Herrscher
sie erwartet, dass wir sie zu ihren Gunsten ändern.«
»Dann geh mit mir.«
»Ich kann nicht.«
»Wieso nicht? So lammfromm bist du doch nicht. Ich kann mir nicht vorstellen, dass du auf den Tod wartest.«
»Ich bin hier zu Hause.«
»Die Orks denken da wohl anders.«
»Da irrst du dich.«
»Tja, aber wenn ihre Matriarchinnen dich nicht haben wollen, hast du auch keinen Grund mehr, hierzubleiben.«
»Das Fathma hält mich hier. Die Urkzimmuthi sind meine Kinder. Die Erinnerungen ihrer Königinnen sind die meinen geworden.«
»Ich verstehe den Sinn deiner Worte nicht.«
»Das habe ich auch nicht erwartet.«
»Dann willst du dich also irgendwelchen Erinnerungen opfern?«
»Meine Erinnerungen gehören auch dazu. Die nächste Königin wird sie erhalten.«
»Um Karms willen, Dar: Geh mit mir fort.«
»Um Muth’las willen, ich werde es nicht tun. Das Fathma war ihr Geschenk. Ich muss es weitergeben. Die letzte Königin ist gestorben, damit es auf mich übergeht. Soll ich nun weniger tun als sie?«
»Du hast recht. Ich verstehe es nicht. Ich verstehe nur eins: dass du dein Leben wegwirfst. Zna-yat hat gesagt, es würde nicht einfach sein, dich zu treffen, aber das hier ist schlimmer als alles, was ich mir ausgemalt habe.«
»Tut mir leid für dich, Sevren. Aber es ist Muth’las Wille.«
»Ich habe von Muth’la gehört. Ich habe bisher gedacht, sie sei voller Mitgefühl.«
»Wir wissen nicht immer, wohin ihre Pläne führen. Ich möchte nicht sterben, Sevren. Aber ich laufe auch nicht weg.«
Sevren schüttelte traurig den Kopf. »Ja, so entspricht es nun mal deinem Charakter.« Er seufzte. »Ich kann nicht bleiben.«
»Du bist doch gerade erst angekommen. Du musst etwas essen und dich ausruhen.«
»Ich würde mich über ein bisschen Proviant für den
Rückweg freuen. Ausruhen kann ich mich nicht. Nicht hier. Nicht in Taiben. Nirgendwo.«
»Kann ich dir, vom Proviant abgesehen, noch etwas geben? «
»Wenn du schon fragst, will ich ganz offen sein und dich um einen Kuss bitten. Ich habe bisher jeden in der Erinnerung bewahrt, weil sie so selten waren.«
Dar wollte sich eigentlich weigern, doch dann schenkte sie Sevren ein trauriges Lächeln und gab nach. Sie hielt sich an seinen Schultern fest und drückte ihre Lippen auf die seinen. Sie verharrten länger in dieser Position als beabsichtigt.

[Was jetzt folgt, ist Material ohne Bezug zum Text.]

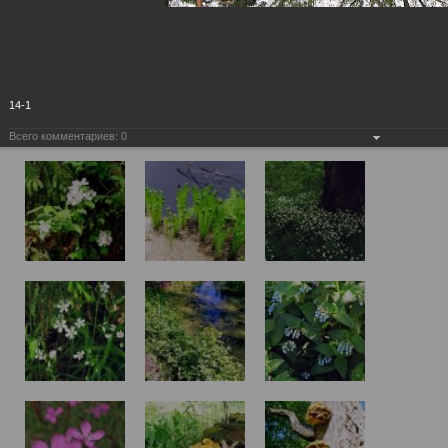
14-1
Всего комментариев:
0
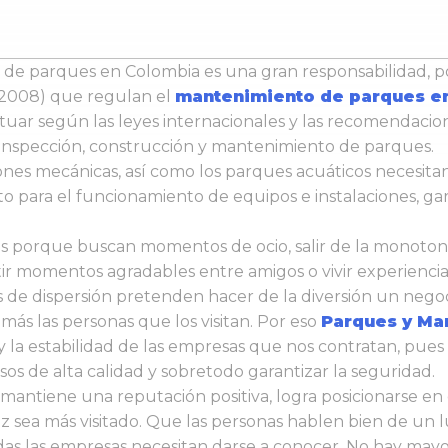
e parques en Colombia es una gran responsabilidad, po
e 2008) que regulan el
mantenimiento de parques e
tuar según las leyes internacionales y las recomendaci
 de inspección, construcción y mantenimiento de parques.
iones mecánicas, así como los parques acuáticos necesit
o para el funcionamiento de equipos e instalaciones, ga
s porque buscan momentos de ocio, salir de la monoton
r momentos agradables entre amigos o vivir experiencias 
s de dispersión pretenden hacer de la diversión un neg
ás las personas que los visitan. Por eso
Parques y Ma
 y la estabilidad de las empresas que nos contratan, pues 
s de alta calidad y sobretodo garantizar la seguridad.
 mantiene una reputación positiva, logra posicionarse e
 sea más visitado. Que las personas hablen bien de un lug
odas las empresas necesitan darse a conocer. No hay ma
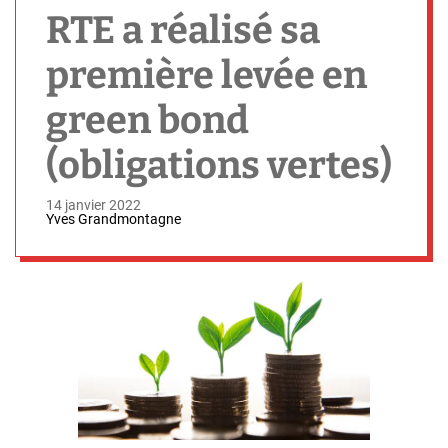
h
RTE a réalisé sa
première levée en
green bond
(obligations vertes)
14 janvier 2022
Yves Grandmontagne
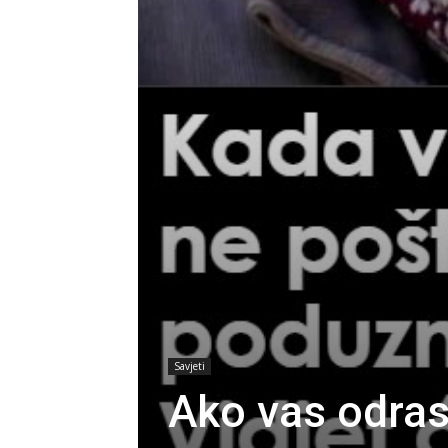
Savjeti
Ako vas odras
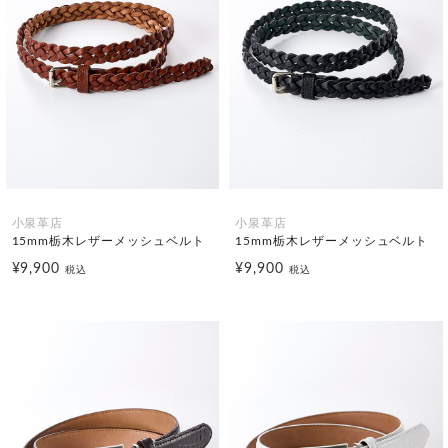
小泉革店
小泉革店
15mm栃木レザーメッシュベルト
15mm栃木レザーメッシュベルト
¥9,900
¥9,900
税込
税込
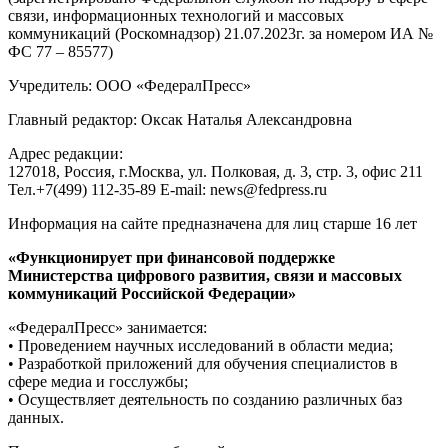
связи, информационных технологий и массовых
коммуникаций (Роскомнадзор) 21.07.2023г. за номером ИА №
ФС 77 – 85577)
Учредитель: ООО «ФедералПресс»
Главный редактор: Оксак Наталья Александровна
Адрес редакции:
127018, Россия, г.Москва, ул. Полковая, д. 3, стр. 3, офис 211
Тел.+7(499) 112-35-89 E-mail: news@fedpress.ru
Информация на сайте предназначена для лиц старше 16 лет
«Функционирует при финансовой поддержке
Министерства цифрового развития, связи и массовых
коммуникаций Российской Федерации»
«ФедералПресс» занимается:
• Проведением научных исследований в области медиа;
• Разработкой приложений для обучения специалистов в
сфере медиа и госслужбы;
• Осуществляет деятельность по созданию различных баз
данных.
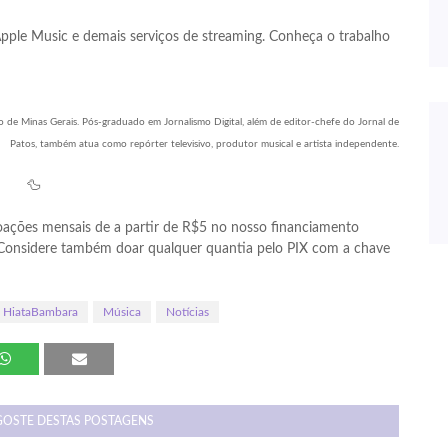
Apple Music e demais serviços de streaming. Conheça o trabalho
 de Minas Gerais. Pós-graduado em Jornalismo Digital, além de editor-chefe do Jornal de
Patos, também atua como repórter televisivo, produtor musical e artista independente.
🦆
ações mensais de a partir de R$5 no nosso financiamento
 Considere também doar qualquer quantia pelo PIX com a chave
HiataBambara
Música
Notícias
GOSTE DESTAS POSTAGENS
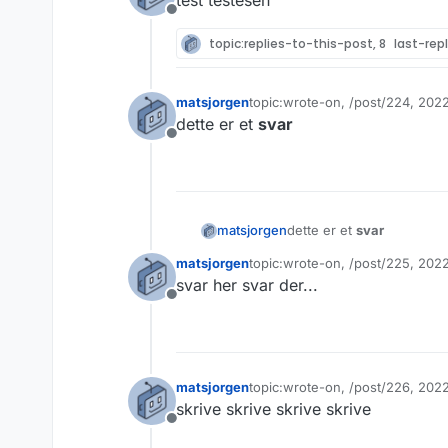
test testesen
Frakoblet
topic:replies-to-this-post, 8
last-rep
matsjorgen
topic:wrote-on, /post/224, 202
Sist endret av
dette er et
svar
Frakoblet
matsjorgen
dette er et
svar
matsjorgen
topic:wrote-on, /post/225, 202
Sist endret av matsjorgen
3. okt
svar her svar der...
Frakoblet
matsjorgen
topic:wrote-on, /post/226, 202
Sist endret av matsjorgen
3. okt
skrive skrive skrive skrive
Frakoblet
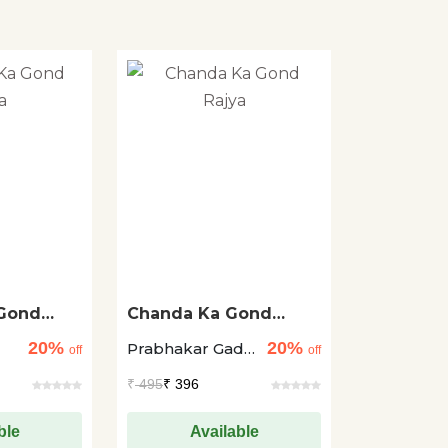
 Gond
Chanda Ka Gond
Rajya
20%
20%
Prabhakar Gadre
off
off
+1
₹
495
₹ 396
ble
Available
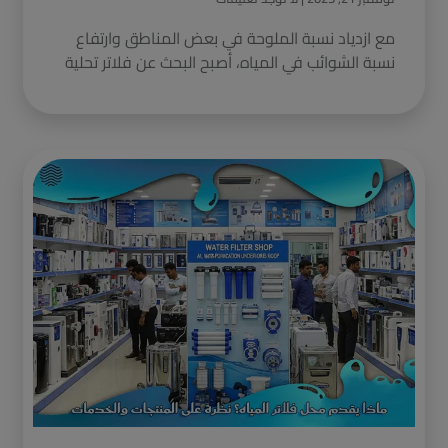
مع ازدياد نسبة الملوحة في بعض المناطق وارتفاع
نسبة الشوائب في المياه، أصبح البحث عن فلاتر تحلية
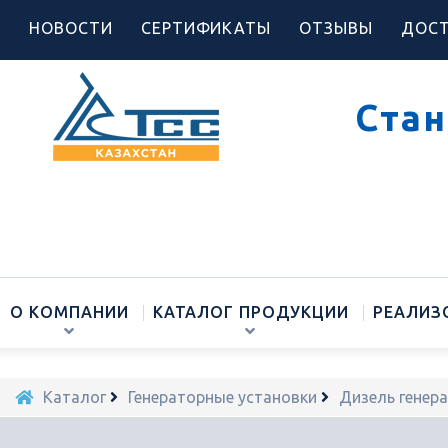
НОВОСТИ
СЕРТИФИКАТЫ
ОТЗЫВЫ
ДОСТ
Стан
О КОМПАНИИ
КАТАЛОГ ПРОДУКЦИИ
РЕАЛИЗ
Каталог
Генераторные установки
Дизель генер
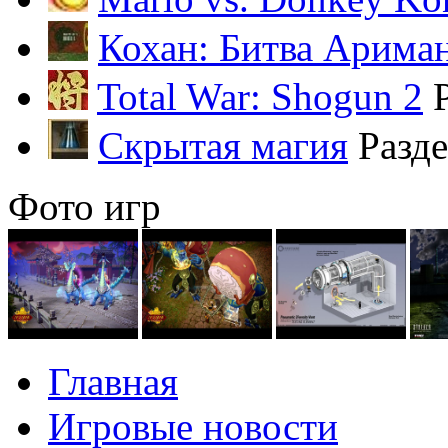
Кохан: Битва Арима
Total War: Shogun 2
Скрытая магия
Разд
Фото игр
Главная
Игровые новости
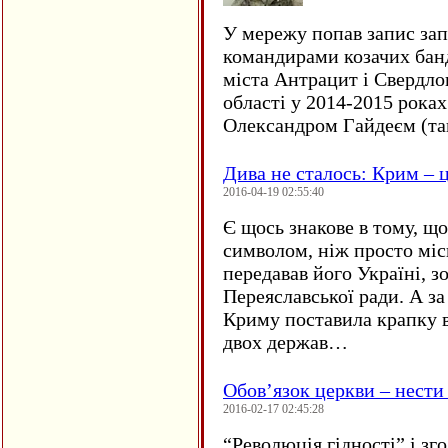
У мережу попав запис за
командирами козачих бан
міста Антрацит і Свердло
області у 2014-2015 рока
Олександром Гайдеєм (та
Дива не сталось: Крим – ц
2016-04-19 02:55:40
Є щось знакове в тому, що
символом, ніж просто мі
передавав його Україні, з
Переяславської ради. А за
Криму поставила крапку в
двох держав…
Обов’язок церкви – нести
2016-02-17 02:45:28
“
Революція гідності” і з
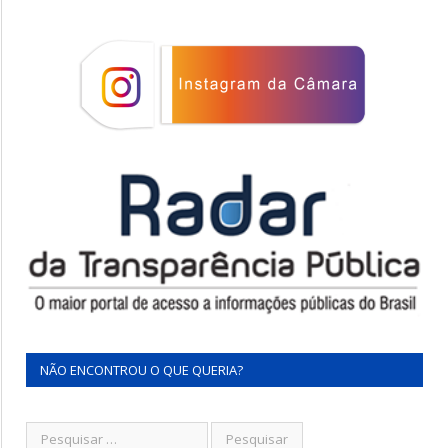
NÃO ENCONTROU O QUE QUERIA?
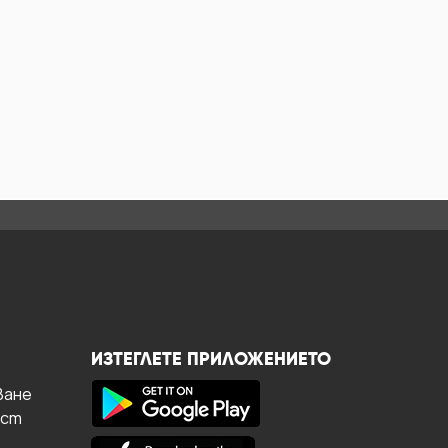
ИЗТЕГЛЕТЕ ПРИЛОЖЕНИЕТО
ване
ост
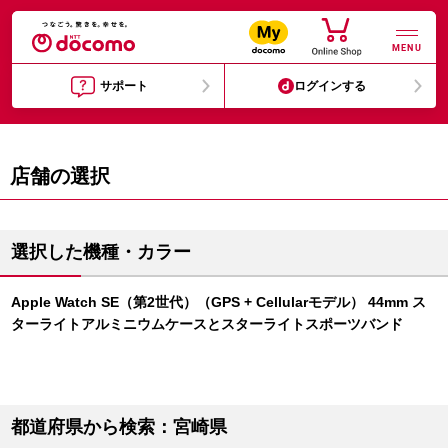
MENU
サポート
ログインする
店舗の選択
選択した機種・カラー
Apple Watch SE（第2世代）（GPS + Cellularモデル） 44mm ス
ターライトアルミニウムケースとスターライトスポーツバンド
都道府県から検索：宮崎県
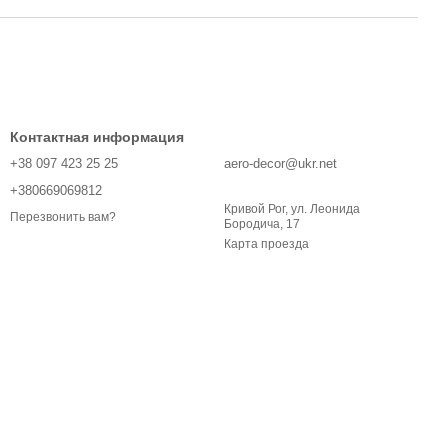
Контактная информация
+38 097 423 25 25
aero-decor@ukr.net
+380669069812
Кривой Рог, ул. Леонида
Перезвонить вам?
Бородича, 17
Карта проезда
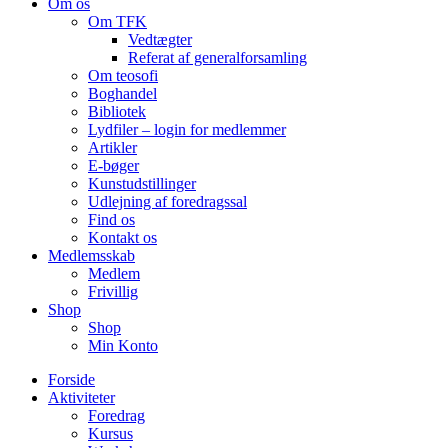
Om os
Om TFK
Vedtægter
Referat af generalforsamling
Om teosofi
Boghandel
Bibliotek
Lydfiler – login for medlemmer
Artikler
E-bøger
Kunstudstillinger
Udlejning af foredragssal
Find os
Kontakt os
Medlemsskab
Medlem
Frivillig
Shop
Shop
Min Konto
Forside
Aktiviteter
Foredrag
Kursus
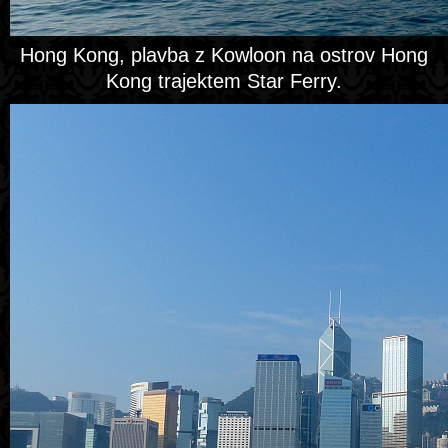
Hong Kong, plavba z Kowloon na ostrov Hong
Kong trajektem Star Ferry.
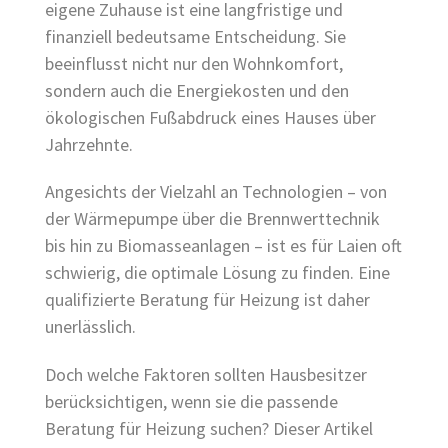
eigene Zuhause ist eine langfristige und
finanziell bedeutsame Entscheidung. Sie
beeinflusst nicht nur den Wohnkomfort,
sondern auch die Energiekosten und den
ökologischen Fußabdruck eines Hauses über
Jahrzehnte.
Angesichts der Vielzahl an Technologien – von
der Wärmepumpe über die Brennwerttechnik
bis hin zu Biomasseanlagen – ist es für Laien oft
schwierig, die optimale Lösung zu finden. Eine
qualifizierte Beratung für Heizung ist daher
unerlässlich.
Doch welche Faktoren sollten Hausbesitzer
berücksichtigen, wenn sie die passende
Beratung für Heizung suchen? Dieser Artikel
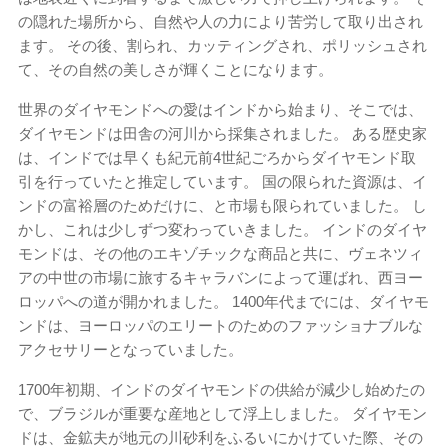
の隠れた場所から、自然や人の力により苦労して取り出され
ます。 その後、割られ、カッティングされ、ポリッシュされ
て、その自然の美しさが輝くことになります。
世界のダイヤモンドへの愛はインドから始まり、そこでは、
ダイヤモンドは田舎の河川から採集されました。 ある歴史家
は、インドでは早くも紀元前4世紀ごろからダイヤモンド取
引を行っていたと推定しています。 国の限られた資源は、イ
ンドの富裕層のためだけに、と市場も限られていました。 し
かし、これは少しずつ変わっていきました。 インドのダイヤ
モンドは、その他のエキゾチックな商品と共に、ヴェネツィ
アの中世の市場に旅するキャラバンによって運ばれ、西ヨー
ロッパへの道が開かれました。 1400年代までには、ダイヤモ
ンドは、ヨーロッパのエリートのためのファッショナブルな
アクセサリーとなっていました。
1700年初期、インドのダイヤモンドの供給が減少し始めたの
で、ブラジルが重要な産地として浮上しました。 ダイヤモン
ドは、金鉱夫が地元の川砂利をふるいにかけていた際、その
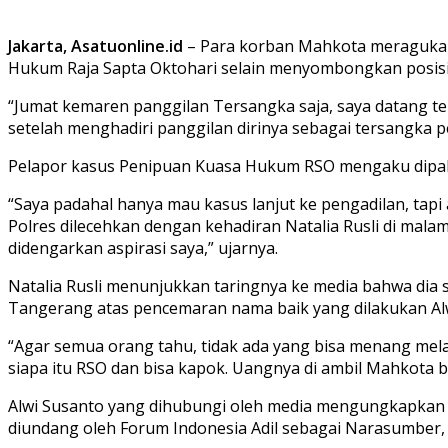
Jakarta, Asatuonline.id
– Para korban Mahkota meragukan 
Hukum Raja Sapta Oktohari selain menyombongkan posisi
“Jumat kemaren panggilan Tersangka saja, saya datang telat
setelah menghadiri panggilan dirinya sebagai tersangka p
Pelapor kasus Penipuan Kuasa Hukum RSO mengaku dipaksa
“Saya padahal hanya mau kasus lanjut ke pengadilan, tapi a
Polres dilecehkan dengan kehadiran Natalia Rusli di mal
didengarkan aspirasi saya,” ujarnya.
Natalia Rusli menunjukkan taringnya ke media bahwa dia 
Tangerang atas pencemaran nama baik yang dilakukan Alw
“Agar semua orang tahu, tidak ada yang bisa menang mela
siapa itu RSO dan bisa kapok. Uangnya di ambil Mahkota b
Alwi Susanto yang dihubungi oleh media mengungkapkan ia 
diundang oleh Forum Indonesia Adil sebagai Narasumber,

Als Dar sich von ihm löste, schaute Sevren sie mit glänzenden Augen an.
Er sagte kein Wort, was sie irgendwann unerträglich fand. »Ich muss gehen«, sagte sie und trat zurück. »Zna-yat wird dich mit Proviant versorgen.« Dann floh sie aus dem Saal.
26
KURZ NACHDEM ZNA-YAT ihn versorgt hatte, kehrte Sevren allein nach Taiben zurück. Er war zornig, traurig und fühlte sich völlig hilflos. So, wie er es sah, war Dar entschlossen, ihr Leben einer sinnlosen Sache zu opfern, und er konnte nichts tun, um sie davon abzuhalten. Er freute sich jedoch darüber, dass sich sein Fortkommen auf der verschneiten Straße äußerst schwierig gestaltete. In der Hoffnung, durch Erschöpfung ein bisschen Frieden zu finden, nahm er die Schneewehen in Angriff.
Während Sevren sich abmühte, beendete Dar die Niederschrift ihrer Geschichte auf dem Deetpahi. Yev-yat hatte versprochen, eine dauerhafte Kopie ihres Berichts anzufertigen, indem sie die Worte in ein Brett presste und einwachste. Dar freute sich, dass alles bewahrt wurde. Sie hatte nicht nur ihr Leben, sondern auch ihre Erkenntnisse und Visionen aufgezeichnet.
Ihrer Ansicht nach waren die Erkenntnisse schon deswegen wichtig, weil kein Ork die Washavoki tatsächlich verstand. Ihre Erlebnisse beim Militär bewiesen, wie leicht Orks auf menschliche Tücke hereinfielen. Sie hoffte, dass
ihr Deetpahi als Warnung dienen konnte, doch als sie sich das Schicksal ihrer Vorgängerin in Erinnerung rief, verzweifelte sie. Othar hat sie jahrelang in seinem Netz gefangen gehalten, und Kol ist bestimmt ebenso geschickt.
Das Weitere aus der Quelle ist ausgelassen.